这番话说完,两人相视一笑,而后都将杯中酒饮尽了。
观若这才有闲心望了刘小姐一眼。也不是她想象中能攀附权贵的样貌。
刘小姐的五官生的不错,更肖似其父。向来刘寤如今虽然如此,可年少之时,也是个翩翩少年郎。
唯一不好的,便是她也随了她父亲的肤色,与“白皙”两个字远不沾边,在一众贵族少女之中,想必会是十分惹眼的。
敬过了李媛翊,作为主家,她自然又邀蔺玉觅饮酒。
蔺玉觅性子直,有人得罪了她,她也不会买这个人女儿的账。便只是以分娩不久为由,将这杯酒推却了。

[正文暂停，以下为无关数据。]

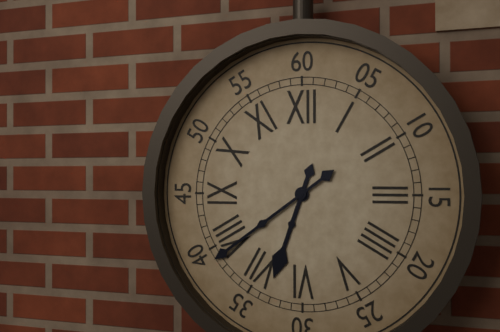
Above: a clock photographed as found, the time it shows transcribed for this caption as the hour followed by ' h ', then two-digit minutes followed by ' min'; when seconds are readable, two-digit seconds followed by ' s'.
6 h 39 min
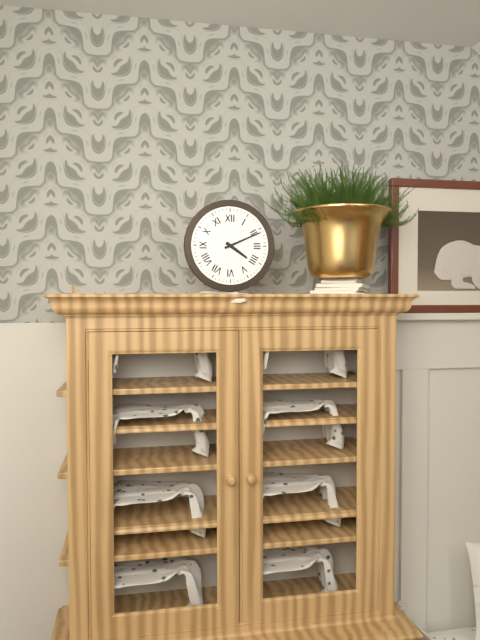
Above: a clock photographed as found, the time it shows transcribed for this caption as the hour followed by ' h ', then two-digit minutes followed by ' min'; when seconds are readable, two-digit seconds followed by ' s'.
4 h 11 min
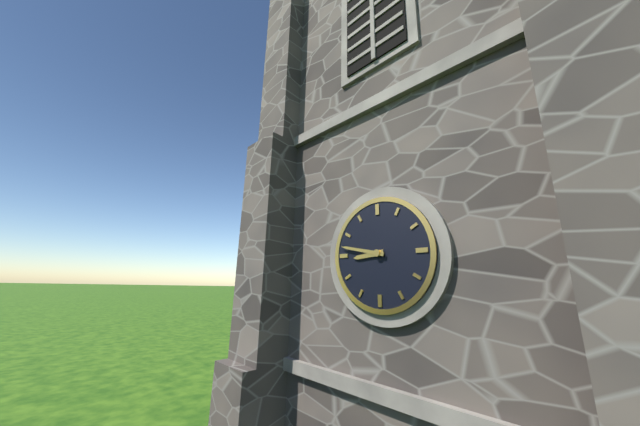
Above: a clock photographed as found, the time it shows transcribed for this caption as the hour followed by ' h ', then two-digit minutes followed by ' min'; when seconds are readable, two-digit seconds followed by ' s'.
8 h 47 min
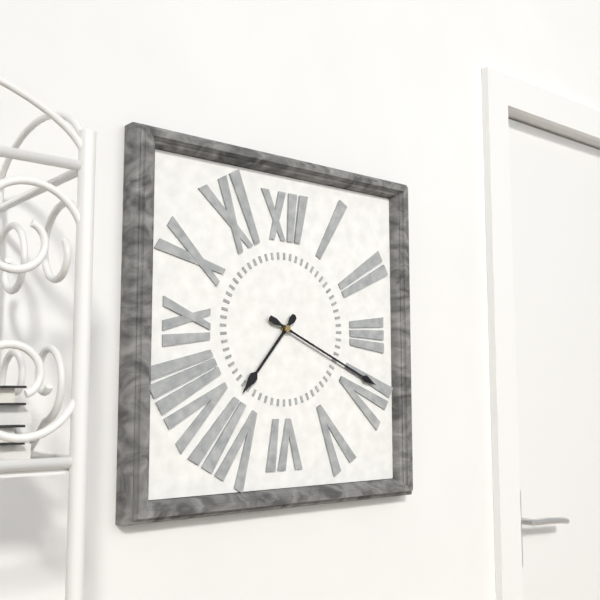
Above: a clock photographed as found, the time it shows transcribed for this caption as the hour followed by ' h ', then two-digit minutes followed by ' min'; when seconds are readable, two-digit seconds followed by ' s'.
7 h 19 min
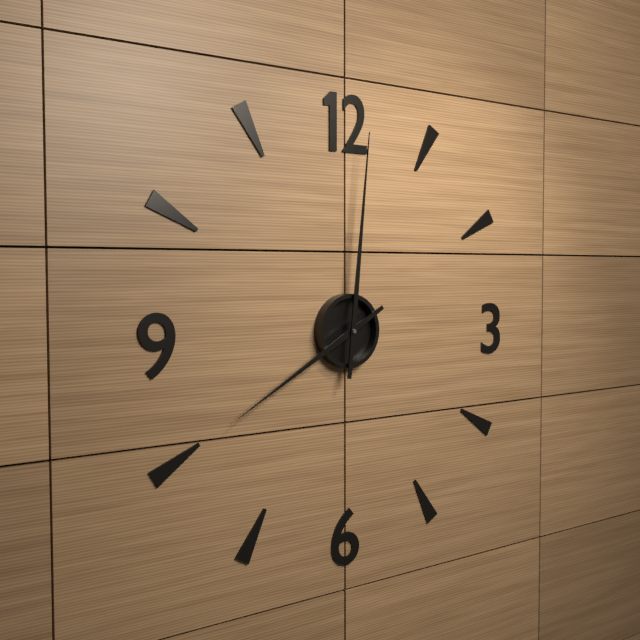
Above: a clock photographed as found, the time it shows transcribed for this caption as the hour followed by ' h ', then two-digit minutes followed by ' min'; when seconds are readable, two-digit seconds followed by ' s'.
8 h 01 min
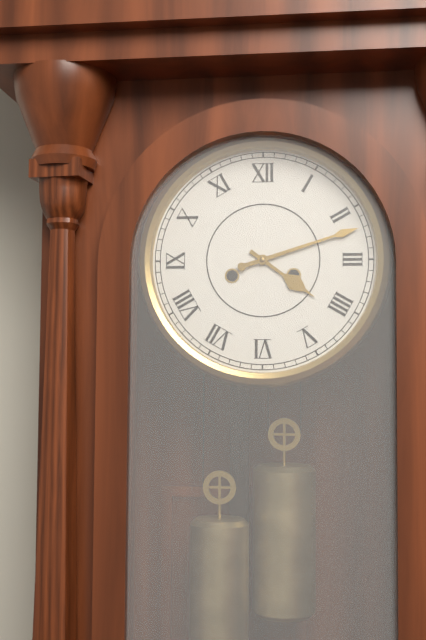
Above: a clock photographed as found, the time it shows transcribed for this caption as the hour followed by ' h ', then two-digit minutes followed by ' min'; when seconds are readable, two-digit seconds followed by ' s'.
4 h 12 min
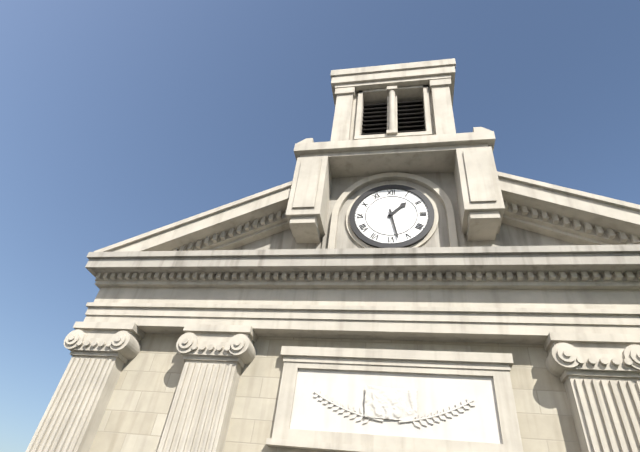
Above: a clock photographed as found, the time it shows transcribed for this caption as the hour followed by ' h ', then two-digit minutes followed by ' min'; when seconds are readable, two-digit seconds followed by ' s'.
1 h 28 min
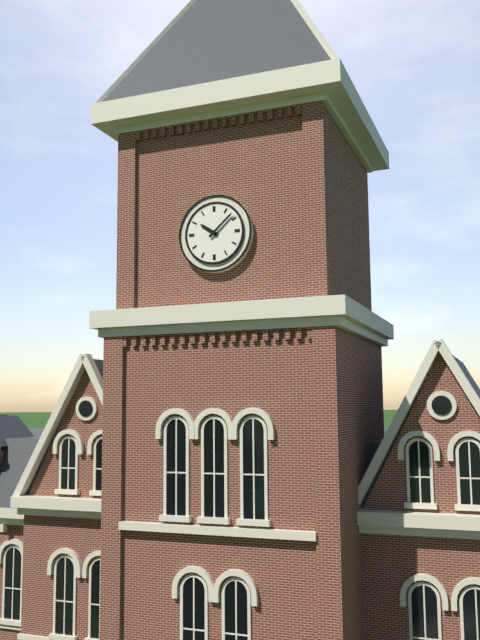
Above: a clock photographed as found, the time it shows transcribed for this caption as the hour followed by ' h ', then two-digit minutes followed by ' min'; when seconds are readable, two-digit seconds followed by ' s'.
10 h 08 min
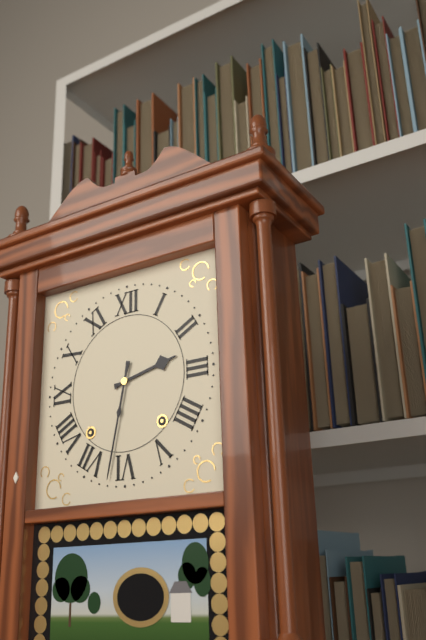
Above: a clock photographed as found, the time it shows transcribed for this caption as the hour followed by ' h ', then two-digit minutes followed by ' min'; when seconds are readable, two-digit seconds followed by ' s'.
2 h 32 min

最后该是晏淳,刘小姐站起来,亲自取了琼浆蜜露来,为晏淳斟满,而后笑道:“这是我们东郡自产的樱桃花酿,甜而不腻,请晏小姐尝一尝。”
她走到近前,距离观若也很近。面对晏淳时笑意温婉,不似作伪。
晏淳便也很快将酒杯拿起来,望着刘小姐,毫不掩饰地打量评估起她来。
而后才饮下一口,似笑非笑地对她道:“果然如刘小姐所说,甜而不腻。”
刘小姐客气地回答,“晏小姐喜欢便好。我可以让人多送一些到晏小姐的院落中去。”
观若不知晏淳为何如此,目光刚刚从她身上移开,便不经意地同刘小姐的目光对上了。
一对上,她便有片刻都没有移开,似是恍然大悟,似有了然,而后又不动声色,恍如什么都没有发生一般地笑着回到了自己的位次上去。
疑惑的人变成了观若。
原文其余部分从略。